▶ What you will do: Restate each of the lines below word for word and drop every picture.

(Beginning of Dataset records)

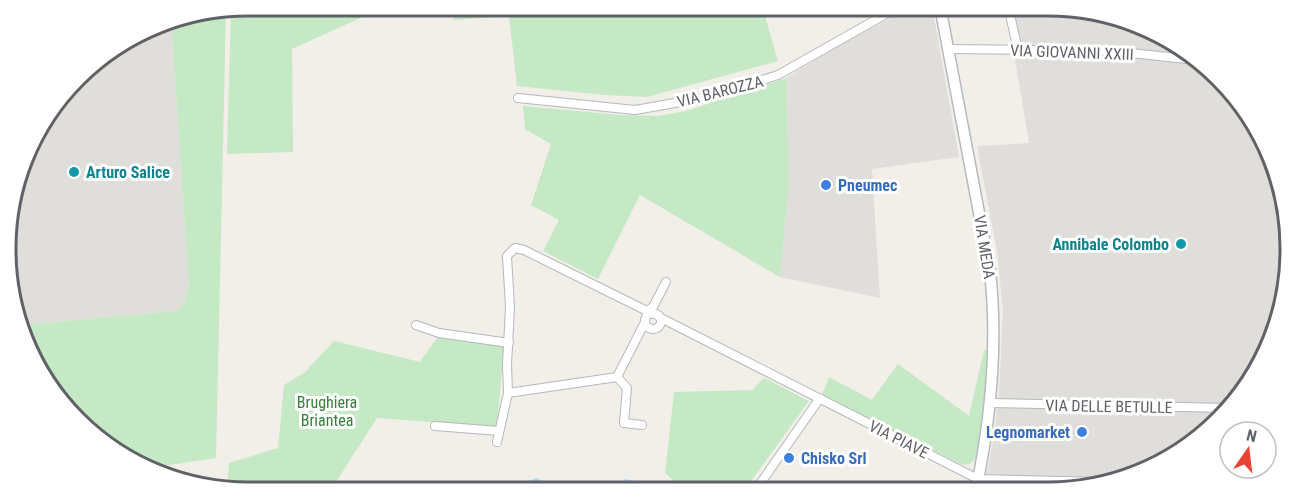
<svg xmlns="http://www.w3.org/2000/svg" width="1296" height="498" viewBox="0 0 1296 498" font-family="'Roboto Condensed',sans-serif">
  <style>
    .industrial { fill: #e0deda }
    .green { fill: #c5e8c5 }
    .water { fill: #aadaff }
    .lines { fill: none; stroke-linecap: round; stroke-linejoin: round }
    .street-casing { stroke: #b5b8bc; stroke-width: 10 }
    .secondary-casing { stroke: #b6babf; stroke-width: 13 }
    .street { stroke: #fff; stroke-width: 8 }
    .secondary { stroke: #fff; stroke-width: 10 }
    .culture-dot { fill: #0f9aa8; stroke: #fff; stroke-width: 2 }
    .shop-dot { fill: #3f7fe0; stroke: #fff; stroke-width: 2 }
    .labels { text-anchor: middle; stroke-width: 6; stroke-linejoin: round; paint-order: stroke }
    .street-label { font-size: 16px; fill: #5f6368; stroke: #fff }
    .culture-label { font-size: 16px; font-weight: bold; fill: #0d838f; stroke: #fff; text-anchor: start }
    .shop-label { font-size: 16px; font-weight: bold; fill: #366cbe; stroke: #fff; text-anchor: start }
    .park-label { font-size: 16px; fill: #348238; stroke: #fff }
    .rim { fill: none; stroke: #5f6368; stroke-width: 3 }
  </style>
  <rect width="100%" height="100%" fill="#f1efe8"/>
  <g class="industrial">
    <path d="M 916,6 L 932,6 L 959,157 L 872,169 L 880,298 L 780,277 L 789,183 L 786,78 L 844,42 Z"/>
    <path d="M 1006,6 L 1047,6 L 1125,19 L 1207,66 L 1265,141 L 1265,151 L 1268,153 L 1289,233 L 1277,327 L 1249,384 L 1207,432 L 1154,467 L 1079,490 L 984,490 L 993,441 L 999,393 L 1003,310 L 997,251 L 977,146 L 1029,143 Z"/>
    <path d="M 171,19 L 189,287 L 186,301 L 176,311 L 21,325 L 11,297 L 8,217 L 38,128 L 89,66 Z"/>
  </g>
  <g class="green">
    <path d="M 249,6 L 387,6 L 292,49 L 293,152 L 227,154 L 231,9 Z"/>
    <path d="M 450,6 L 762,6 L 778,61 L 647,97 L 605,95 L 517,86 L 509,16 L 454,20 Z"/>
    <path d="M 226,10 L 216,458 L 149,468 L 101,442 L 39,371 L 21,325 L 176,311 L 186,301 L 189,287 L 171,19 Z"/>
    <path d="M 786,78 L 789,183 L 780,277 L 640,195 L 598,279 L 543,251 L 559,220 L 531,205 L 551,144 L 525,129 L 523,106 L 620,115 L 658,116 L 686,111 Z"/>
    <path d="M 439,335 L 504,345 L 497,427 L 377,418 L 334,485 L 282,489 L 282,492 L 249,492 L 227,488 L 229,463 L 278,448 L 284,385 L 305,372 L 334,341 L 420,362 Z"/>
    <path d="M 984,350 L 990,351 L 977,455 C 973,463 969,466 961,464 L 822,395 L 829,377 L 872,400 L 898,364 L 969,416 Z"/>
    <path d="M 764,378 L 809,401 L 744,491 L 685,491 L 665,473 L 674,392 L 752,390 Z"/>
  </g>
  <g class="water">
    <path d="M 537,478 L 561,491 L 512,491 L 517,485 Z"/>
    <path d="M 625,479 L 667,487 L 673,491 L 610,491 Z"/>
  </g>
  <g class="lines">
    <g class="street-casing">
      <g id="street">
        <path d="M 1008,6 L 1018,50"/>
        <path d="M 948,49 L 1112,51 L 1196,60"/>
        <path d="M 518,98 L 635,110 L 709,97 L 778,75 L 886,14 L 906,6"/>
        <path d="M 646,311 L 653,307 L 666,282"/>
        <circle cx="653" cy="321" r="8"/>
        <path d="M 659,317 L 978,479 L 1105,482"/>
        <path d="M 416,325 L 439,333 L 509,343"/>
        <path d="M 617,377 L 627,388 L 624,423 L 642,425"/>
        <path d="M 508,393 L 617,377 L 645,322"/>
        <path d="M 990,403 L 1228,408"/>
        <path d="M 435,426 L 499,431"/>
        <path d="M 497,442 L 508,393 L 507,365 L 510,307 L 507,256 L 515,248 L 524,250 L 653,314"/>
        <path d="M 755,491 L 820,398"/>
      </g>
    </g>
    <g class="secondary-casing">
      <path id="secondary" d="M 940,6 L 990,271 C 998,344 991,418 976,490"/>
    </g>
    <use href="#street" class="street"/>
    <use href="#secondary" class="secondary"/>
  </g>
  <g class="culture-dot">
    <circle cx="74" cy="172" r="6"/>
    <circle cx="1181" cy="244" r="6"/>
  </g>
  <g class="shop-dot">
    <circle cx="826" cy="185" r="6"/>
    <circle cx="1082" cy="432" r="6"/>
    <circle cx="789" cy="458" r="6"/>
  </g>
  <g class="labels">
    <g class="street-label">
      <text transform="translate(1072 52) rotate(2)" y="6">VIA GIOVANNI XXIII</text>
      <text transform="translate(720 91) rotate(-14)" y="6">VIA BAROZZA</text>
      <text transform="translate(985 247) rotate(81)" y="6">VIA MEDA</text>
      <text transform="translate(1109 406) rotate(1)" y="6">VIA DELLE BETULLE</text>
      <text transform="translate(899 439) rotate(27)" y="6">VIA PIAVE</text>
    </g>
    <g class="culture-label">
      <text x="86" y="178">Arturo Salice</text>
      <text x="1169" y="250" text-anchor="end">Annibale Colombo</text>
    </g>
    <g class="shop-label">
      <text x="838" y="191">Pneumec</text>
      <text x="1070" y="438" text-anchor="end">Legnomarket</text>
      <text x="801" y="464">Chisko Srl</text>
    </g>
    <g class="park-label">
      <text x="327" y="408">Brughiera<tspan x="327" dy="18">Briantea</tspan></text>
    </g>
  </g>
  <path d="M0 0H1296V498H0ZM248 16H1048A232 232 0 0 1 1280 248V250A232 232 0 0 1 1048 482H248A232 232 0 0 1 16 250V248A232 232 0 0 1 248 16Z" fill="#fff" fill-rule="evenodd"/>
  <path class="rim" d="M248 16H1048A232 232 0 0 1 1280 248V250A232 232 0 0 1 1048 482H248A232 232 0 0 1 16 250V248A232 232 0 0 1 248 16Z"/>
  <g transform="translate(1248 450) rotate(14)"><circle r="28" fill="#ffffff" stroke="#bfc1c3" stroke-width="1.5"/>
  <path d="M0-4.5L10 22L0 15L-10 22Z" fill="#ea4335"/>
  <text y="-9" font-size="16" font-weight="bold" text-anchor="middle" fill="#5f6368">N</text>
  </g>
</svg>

(End of Dataset records)

▶ Written answer:
<svg xmlns="http://www.w3.org/2000/svg" width="1296" height="498" viewBox="0 0 1296 498" font-family="'Roboto Condensed',sans-serif">
  <style>
    .industrial { fill: #e0deda }
    .green { fill: #c5e8c5 }
    .water { fill: #aadaff }
    .lines { fill: none; stroke-linecap: round; stroke-linejoin: round }
    .street-casing { stroke: #b5b8bc; stroke-width: 10 }
    .secondary-casing { stroke: #b6babf; stroke-width: 13 }
    .street { stroke: #fff; stroke-width: 8 }
    .secondary { stroke: #fff; stroke-width: 10 }
    .culture-dot { fill: #0f9aa8; stroke: #fff; stroke-width: 2 }
    .shop-dot { fill: #3f7fe0; stroke: #fff; stroke-width: 2 }
    .labels { text-anchor: middle; stroke-width: 6; stroke-linejoin: round; paint-order: stroke }
    .street-label { font-size: 16px; fill: #5f6368; stroke: #fff }
    .culture-label { font-size: 16px; font-weight: bold; fill: #0d838f; stroke: #fff; text-anchor: start }
    .shop-label { font-size: 16px; font-weight: bold; fill: #366cbe; stroke: #fff; text-anchor: start }
    .park-label { font-size: 16px; fill: #348238; stroke: #fff }
    .rim { fill: none; stroke: #5f6368; stroke-width: 3 }
  </style>
  <rect width="100%" height="100%" fill="#f1efe8"/>
  <g class="industrial">
    <path d="M 916,6 L 932,6 L 959,157 L 872,169 L 880,298 L 780,277 L 789,183 L 786,78 L 844,42 Z"/>
    <path d="M 1006,6 L 1047,6 L 1125,19 L 1207,66 L 1265,141 L 1265,151 L 1268,153 L 1289,233 L 1277,327 L 1249,384 L 1207,432 L 1154,467 L 1079,490 L 984,490 L 993,441 L 999,393 L 1003,310 L 997,251 L 977,146 L 1029,143 Z"/>
    <path d="M 171,19 L 189,287 L 186,301 L 176,311 L 21,325 L 11,297 L 8,217 L 38,128 L 89,66 Z"/>
  </g>
  <g class="green">
    <path d="M 249,6 L 387,6 L 292,49 L 293,152 L 227,154 L 231,9 Z"/>
    <path d="M 450,6 L 762,6 L 778,61 L 647,97 L 605,95 L 517,86 L 509,16 L 454,20 Z"/>
    <path d="M 226,10 L 216,458 L 149,468 L 101,442 L 39,371 L 21,325 L 176,311 L 186,301 L 189,287 L 171,19 Z"/>
    <path d="M 786,78 L 789,183 L 780,277 L 640,195 L 598,279 L 543,251 L 559,220 L 531,205 L 551,144 L 525,129 L 523,106 L 620,115 L 658,116 L 686,111 Z"/>
    <path d="M 439,335 L 504,345 L 497,427 L 377,418 L 334,485 L 282,489 L 282,492 L 249,492 L 227,488 L 229,463 L 278,448 L 284,385 L 305,372 L 334,341 L 420,362 Z"/>
    <path d="M 984,350 L 990,351 L 977,455 C 973,463 969,466 961,464 L 822,395 L 829,377 L 872,400 L 898,364 L 969,416 Z"/>
    <path d="M 764,378 L 809,401 L 744,491 L 685,491 L 665,473 L 674,392 L 752,390 Z"/>
  </g>
  <g class="water">
    <path d="M 537,478 L 561,491 L 512,491 L 517,485 Z"/>
    <path d="M 625,479 L 667,487 L 673,491 L 610,491 Z"/>
  </g>
  <g class="lines">
    <g class="street-casing">
      <g id="street">
        <path d="M 1008,6 L 1018,50"/>
        <path d="M 948,49 L 1112,51 L 1196,60"/>
        <path d="M 518,98 L 635,110 L 709,97 L 778,75 L 886,14 L 906,6"/>
        <path d="M 646,311 L 653,307 L 666,282"/>
        <circle cx="653" cy="321" r="8"/>
        <path d="M 659,317 L 978,479 L 1105,482"/>
        <path d="M 416,325 L 439,333 L 509,343"/>
        <path d="M 617,377 L 627,388 L 624,423 L 642,425"/>
        <path d="M 508,393 L 617,377 L 645,322"/>
        <path d="M 990,403 L 1228,408"/>
        <path d="M 435,426 L 499,431"/>
        <path d="M 497,442 L 508,393 L 507,365 L 510,307 L 507,256 L 515,248 L 524,250 L 653,314"/>
        <path d="M 755,491 L 820,398"/>
      </g>
    </g>
    <g class="secondary-casing">
      <path id="secondary" d="M 940,6 L 990,271 C 998,344 991,418 976,490"/>
    </g>
    <use href="#street" class="street"/>
    <use href="#secondary" class="secondary"/>
  </g>
  <g class="culture-dot">
    <circle cx="74" cy="172" r="6"/>
    <circle cx="1181" cy="244" r="6"/>
  </g>
  <g class="shop-dot">
    <circle cx="826" cy="185" r="6"/>
    <circle cx="1082" cy="432" r="6"/>
    <circle cx="789" cy="458" r="6"/>
  </g>
  <g class="labels">
    <g class="street-label">
      <text transform="translate(1072 52) rotate(2)" y="6">VIA GIOVANNI XXIII</text>
      <text transform="translate(720 91) rotate(-14)" y="6">VIA BAROZZA</text>
      <text transform="translate(985 247) rotate(81)" y="6">VIA MEDA</text>
      <text transform="translate(1109 406) rotate(1)" y="6">VIA DELLE BETULLE</text>
      <text transform="translate(899 439) rotate(27)" y="6">VIA PIAVE</text>
    </g>
    <g class="culture-label">
      <text x="86" y="178">Arturo Salice</text>
      <text x="1169" y="250" text-anchor="end">Annibale Colombo</text>
    </g>
    <g class="shop-label">
      <text x="838" y="191">Pneumec</text>
      <text x="1070" y="438" text-anchor="end">Legnomarket</text>
      <text x="801" y="464">Chisko Srl</text>
    </g>
    <g class="park-label">
      <text x="327" y="408">Brughiera<tspan x="327" dy="18">Briantea</tspan></text>
    </g>
  </g>
  <path d="M0 0H1296V498H0ZM248 16H1048A232 232 0 0 1 1280 248V250A232 232 0 0 1 1048 482H248A232 232 0 0 1 16 250V248A232 232 0 0 1 248 16Z" fill="#fff" fill-rule="evenodd"/>
  <path class="rim" d="M248 16H1048A232 232 0 0 1 1280 248V250A232 232 0 0 1 1048 482H248A232 232 0 0 1 16 250V248A232 232 0 0 1 248 16Z"/>
  <g transform="translate(1248 450) rotate(14)"><circle r="28" fill="#ffffff" stroke="#bfc1c3" stroke-width="1.5"/>
  <path d="M0-4.5L10 22L0 15L-10 22Z" fill="#ea4335"/>
  <text y="-9" font-size="16" font-weight="bold" text-anchor="middle" fill="#5f6368">N</text>
  </g>
</svg>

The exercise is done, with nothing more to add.